Making particular material choices during the production process can pay off in the end.
“Working with color can become very difficult because companies and craftsmen tend to use standard colors and are often not prepared to investigate new ones.
We go back to this special place—it’s an old glass house in the Netherlands— where this guy has thousands of cardboard boxes of yarns from mills that aren’t there anymore. We just go there and find what kinds of colors we like. Of course the textile museum has colors, but we really think in terms of colors, and we already know exactly by heart what we’re looking for. So it’s important to go there to find the yarn that we want. What also makes a difference is that, when we come to the mill, we have this piece of the textile that’s already been made. Then it’s really hard for them to say that it’s not possible.
We were able to work with one of the best mills in the world. It has many more yarns in the machines, of course, so it’s much more refined. Our final textile has a very nice touch, and, at the same time, it’s super strong, because we are able to work with this mill.
The warp was very important. In the beginning, we had the warp in just one color and everything became quite beige. We said, ‘No, that’s not the idea.’ Different colorings of the warp, together with the weft, gave a different result.”
The gray and blue versions of both Grid and Blocks.
When it comes to color, shifts in brightness and texture can have a profound impact.
“Maharam was one of the best companies to help us get to the next level because it understands the importance of color.
For Blocks, we tried to use colors that were overlapping, almost blending into each other as if they were painted—like when you look at a landscape and see that the colors, the greens and the blues, are all different. But then you have them all in one upholstery fabric.
In Grid, we wanted to create different degrees of transparency. It remains graphic, but you can also apply the fabric to rounded forms because the density of the grid determines how one sees the color. When the grid gets denser, the color almost glows.
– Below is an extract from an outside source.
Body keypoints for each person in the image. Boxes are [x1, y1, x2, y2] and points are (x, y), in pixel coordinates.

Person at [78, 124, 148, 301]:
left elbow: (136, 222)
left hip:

We said it’s important in the collection that we create one pattern for Blocks and one pattern for Grid that are each transferred into different colorways.
But, for example, if you make Blocks red, then you need less red to have a nice landscape. In the yellow version, you can have more blocks that are lighter. They are the same patterns, but in every pattern, with each color, we choose how many bright portions we need. We do this so that the same blocks aren’t bright in all the textiles. In that sense, we really ended up making a different design for every color.”
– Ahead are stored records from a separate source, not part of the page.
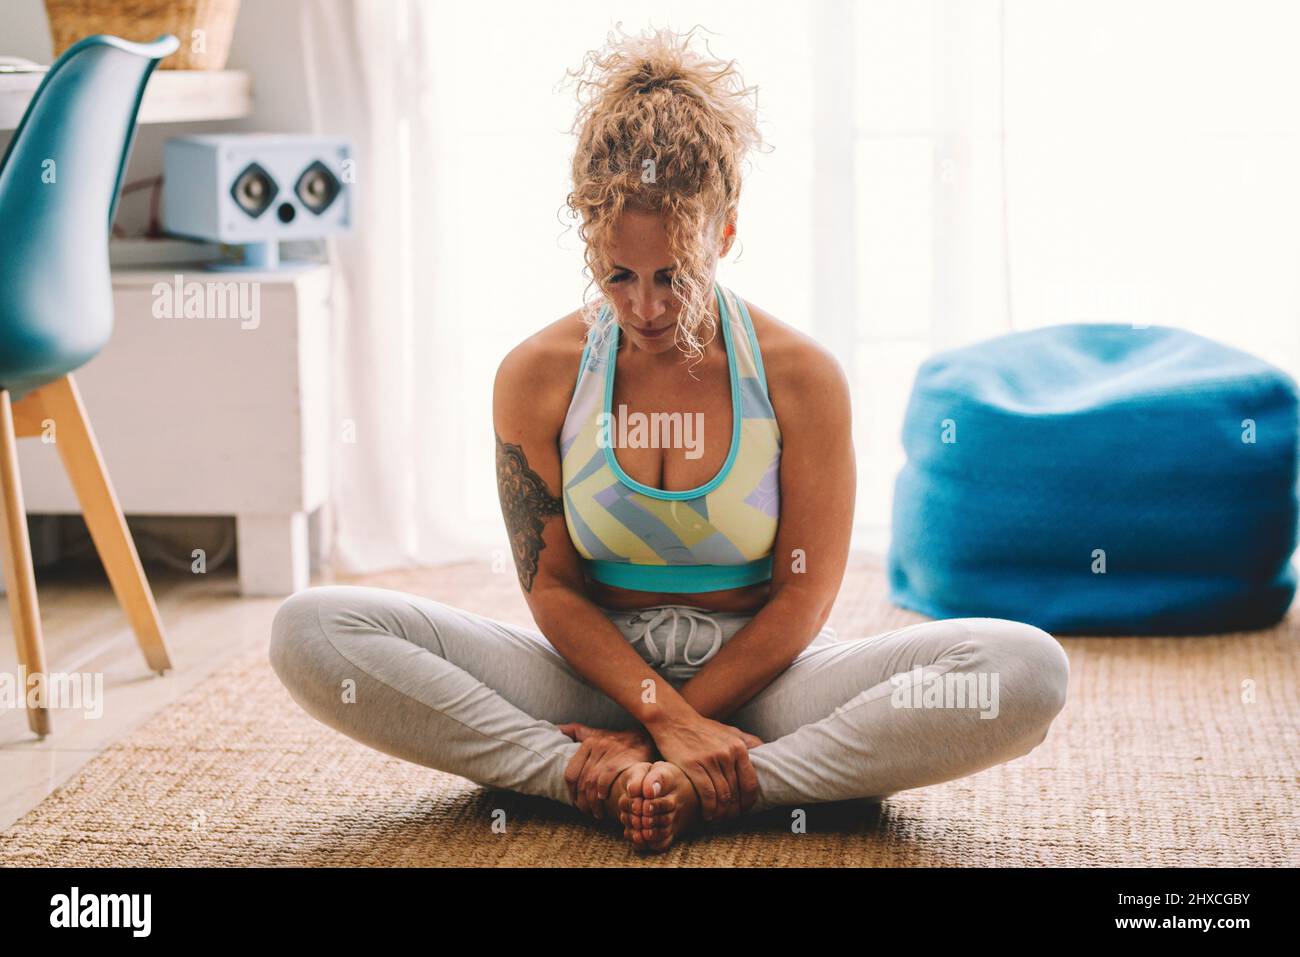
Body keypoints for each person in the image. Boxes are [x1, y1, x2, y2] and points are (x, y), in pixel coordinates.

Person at [269, 24, 1070, 854]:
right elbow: (555, 593)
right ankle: (589, 771)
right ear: (590, 245)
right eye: (618, 275)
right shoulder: (536, 376)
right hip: (592, 677)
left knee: (1024, 667)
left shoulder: (803, 377)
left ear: (723, 234)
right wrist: (661, 715)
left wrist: (682, 725)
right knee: (312, 627)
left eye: (673, 277)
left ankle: (732, 780)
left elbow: (802, 599)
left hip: (769, 683)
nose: (646, 308)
The final prototype for the red version of the blocks fabric, displayed at the Textiel Museum in August 2012. The museum has a lab that allows designers to make early samples of textiles.
A good concept needs to be closely nurtured throughout the journey.
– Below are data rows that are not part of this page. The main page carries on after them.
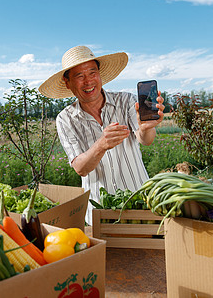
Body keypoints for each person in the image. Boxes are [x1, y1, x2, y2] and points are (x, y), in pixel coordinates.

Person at [39, 45, 165, 224]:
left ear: (100, 75)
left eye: (92, 73)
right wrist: (101, 144)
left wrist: (145, 128)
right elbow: (80, 168)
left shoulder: (126, 101)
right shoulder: (65, 119)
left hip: (141, 203)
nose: (88, 81)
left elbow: (145, 140)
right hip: (99, 212)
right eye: (79, 76)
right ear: (68, 83)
“For both textiles, we wanted to design a nine-meter-size pattern; that’s about the dimension you need to upholster a two-and-a-half- or three-meter sofa. We didn’t want any repeat of pattern in this sofa. In the initial phase, we made a lot of cardboard models to see the fabric on all different kinds of sofas. The models were made before we went to the textile lab, so that we could still make adjustments to see it work on a small scale.
The Alcove sofa, designed by Ronan and Erwan Bouroullec for Vitra, upholstered in the Grid 005 fabric.
The fabric ended up being nine meters long, and, wherever you cut, it’ll always be a nice composition. What’s special about it is that it’s an industrially produced textile, but everyone will have their unique upholstery. And people don’t have to pay anything extra for this difference, but they can say, ‘This is my unique piece.’ That’s the future, the new luxury.”